From all friends of Brian
I regret to have to report that Clive Kilmister died on the second of May 2010. Clive’s Ph D research was carried out at Queen Mary College where the cosmologist George McVittie was his supervisor. From 1950 until he retired in 1984 he spent his academic career in the Mathematics Department at King’s College London. In 1954, Hermann Bondi, Felix Pirani and Clive formed the nucleus of the King’s gravitational theory group, one of the small number of centres that initiated the renaissance of research on general relativity in the 1950′s. At one time Clive was a member of the International Committee on GRG and he was heavily involved in the organisation of the GR4 conference in London.
Clive had broad interests and at various times he was the president of the British Society for the History of Mathematics, the president of the Mathematical Association, and the president of the British Society for the Philosophy of Science. He was also Gresham Professor of Geometry from 1972 until 1988. As well as his research papers Clive wrote about a dozen books, including a number on relativity and classical mechanics. His Ph D research had been related to Eddington’s later work, which is opaque to most, and throughout his career he retained his interest in it. Later in life he and his long-term collaborator Ted Bastin became founding members of the Alternative Natural Philosophy Association. Together they wrote a number of books, the last of which “The Origin of Discrete Particles” was published in 2009.
Clive was noted for his willingness to undertake heavy administrative tasks. These he discharged amiably and efficiently.
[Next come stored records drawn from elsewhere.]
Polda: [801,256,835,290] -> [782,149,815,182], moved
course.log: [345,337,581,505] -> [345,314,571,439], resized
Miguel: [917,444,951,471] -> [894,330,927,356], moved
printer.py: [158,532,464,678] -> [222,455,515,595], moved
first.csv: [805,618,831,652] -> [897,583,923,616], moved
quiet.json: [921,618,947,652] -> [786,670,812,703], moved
He was loved by the students and admired and respected by his grateful colleagues.
David Robinson, Emeritus Professor of Mathematics,
Mathematics Department, King’s College London, Strand, London WC2R 2LS, UK.
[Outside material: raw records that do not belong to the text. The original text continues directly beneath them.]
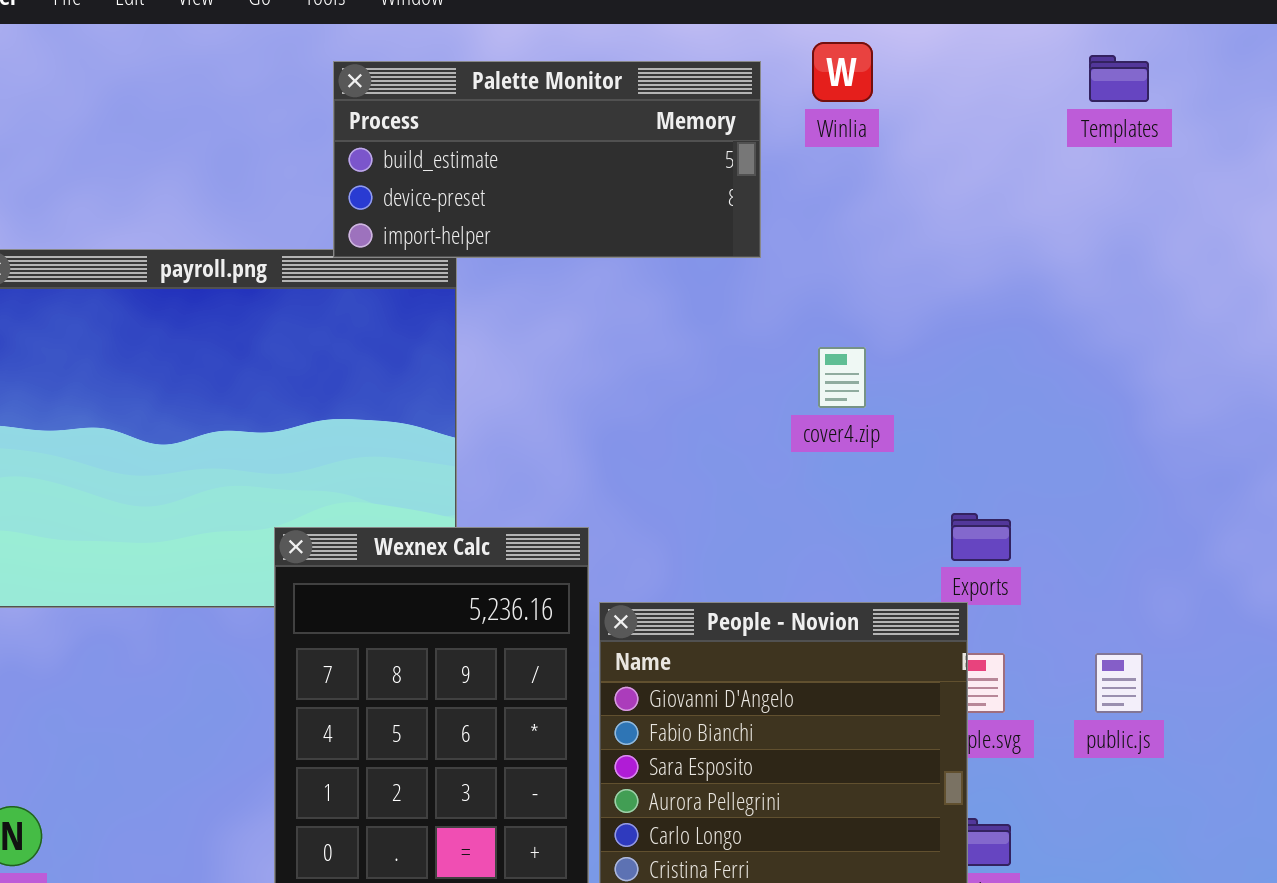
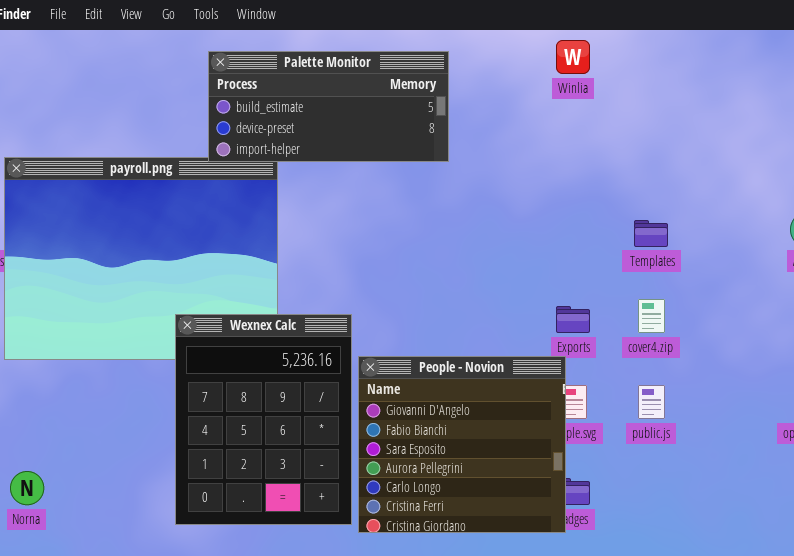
Winlia: [812,42,873,102] -> [556,40,590,74], moved
Templates: [1089,55,1149,102] -> [634,220,668,247], moved
cover4.zip: [818,347,866,408] -> [638,299,665,333], moved

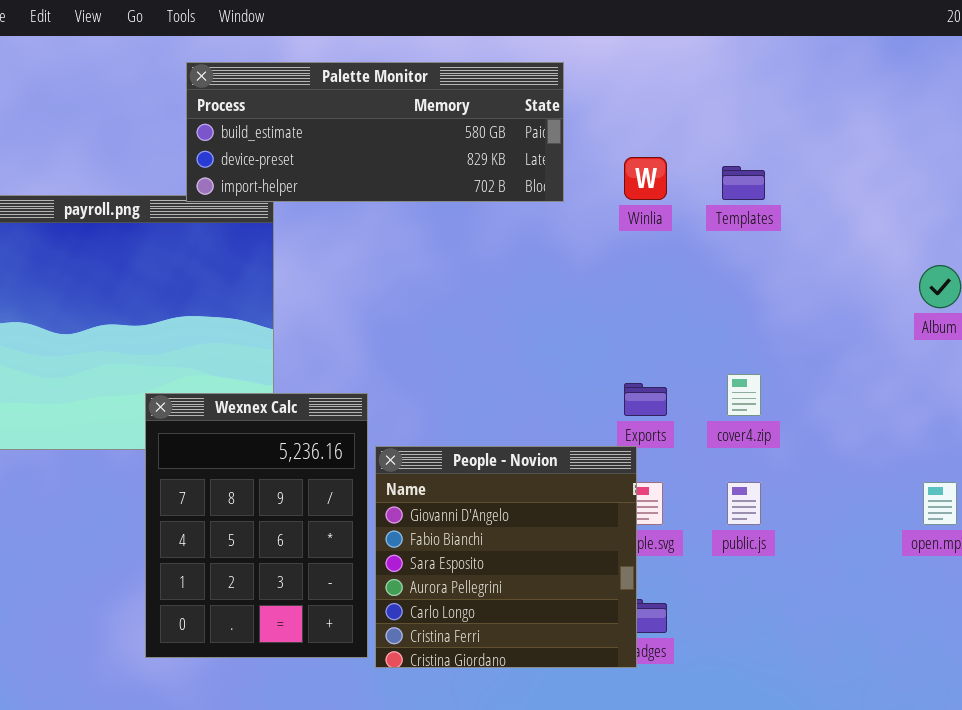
Winlia: [556,40,590,74] -> [624,157,667,200], moved
Palette Monitor: [208,51,449,162] -> [186,62,564,202], resized
Templates: [634,220,668,247] -> [722,166,765,200], moved

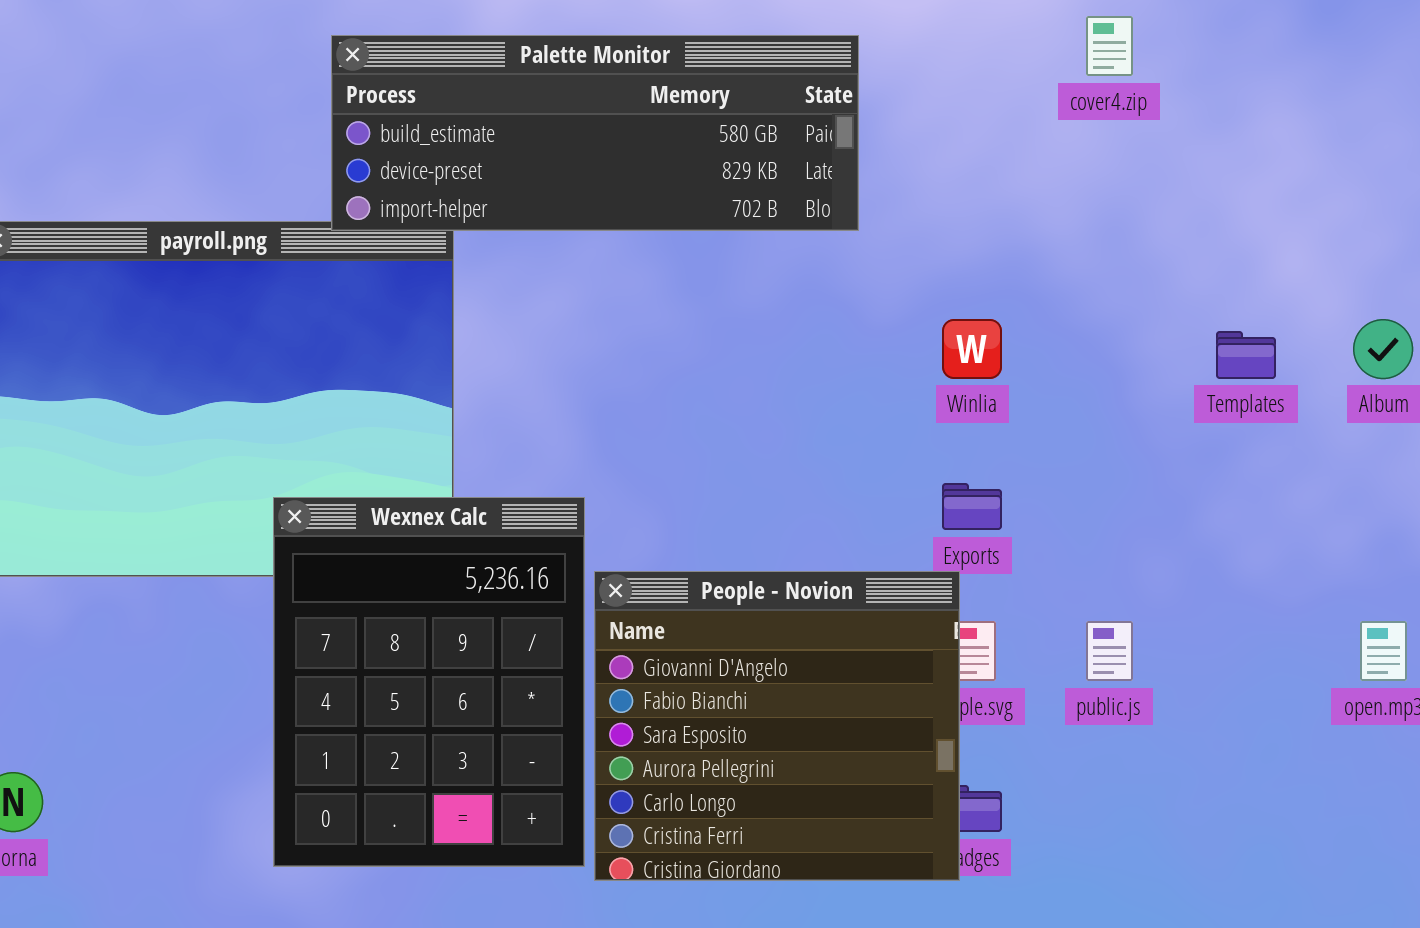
Winlia: [624,157,667,200] -> [942,319,1002,379], moved
Templates: [722,166,765,200] -> [1216,331,1276,379], moved
cover4.zip: [727,374,761,416] -> [1086,16,1133,76], moved

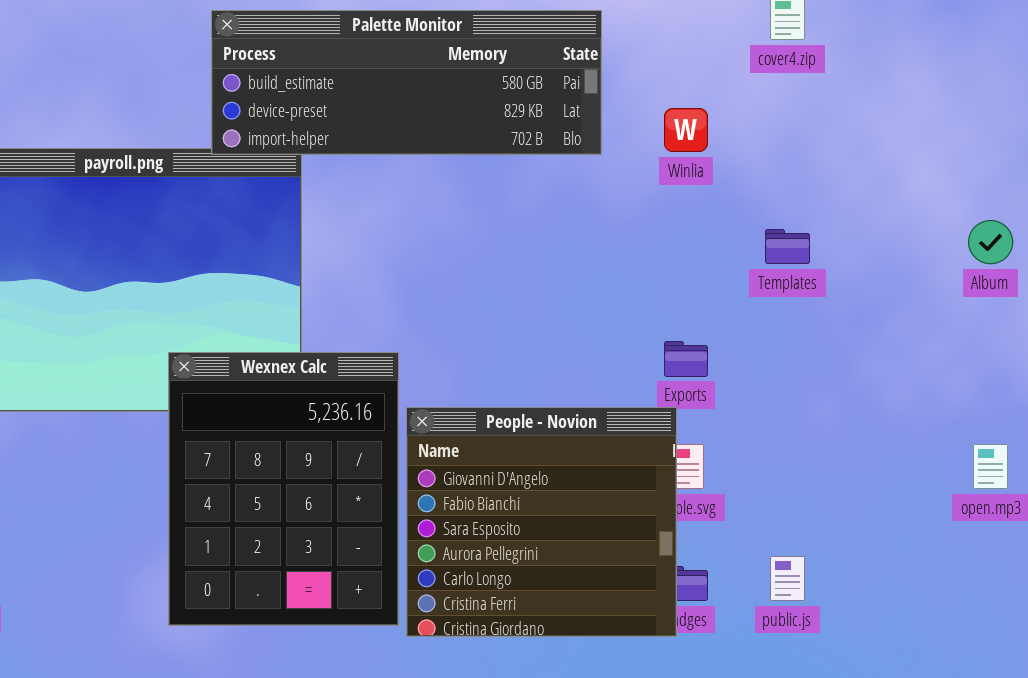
Winlia: [942,319,1002,379] -> [664,108,708,152], moved
Templates: [1216,331,1276,379] -> [765,229,810,264], moved
public.js: [1086,621,1133,681] -> [770,556,805,601], moved

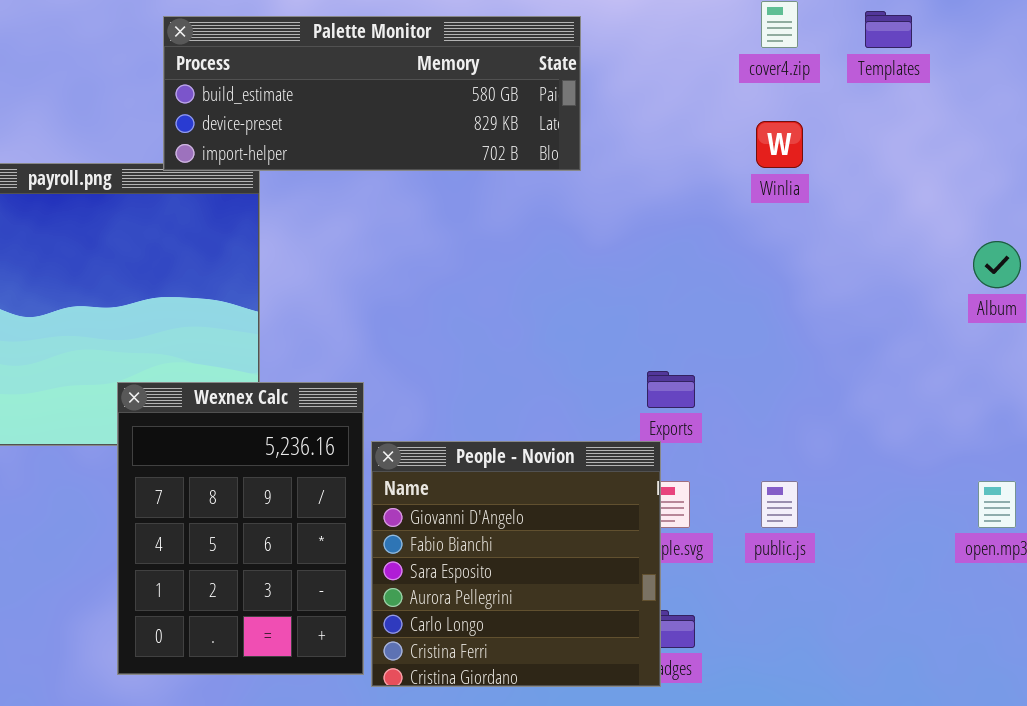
Winlia: [664,108,708,152] -> [756,121,803,168], moved
Templates: [765,229,810,264] -> [865,11,912,48], moved
public.js: [770,556,805,601] -> [761,481,798,528], moved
Room K4U.22, Fourth floor King’s Building, Strand Campus.
My office telephone: +44 (0)20 7848 2221;
Maths Department Office: +44 (0)20 7848 2828
Date: Fri, 12 Mar 2010 09:57:16 +0530
From: aragam prasanna <…>
Subject: PC Vaidya
I am deeply sad to inform you and the international General Relativity Community of the passing away of Professor P C Vaidya, this morning. He was ailing for sometime in the last year and it finally ended with the cardiac arrest. Kindly put this information in a special bulletin if possible to the GR community.
From: Indian Association for General Relativity and Gravitation
Date: Fri, Mar 12, 2010 at 2:39 PM
Subject: PC Vaidya (March 23, 1918 – March 12, 2010)
Dear IAGRG Member,
It saddens me to convey the news that Professor Prahalad Chunnilal Vaidya passed away on March 12, 2010 in the early hours. He was 92.
Prof Vaidya holds a very special place for the IAGRG community. It was his proposal that lead to the founding of the IAGRG in 1969. He was instrumental in nurturing the IAGRG.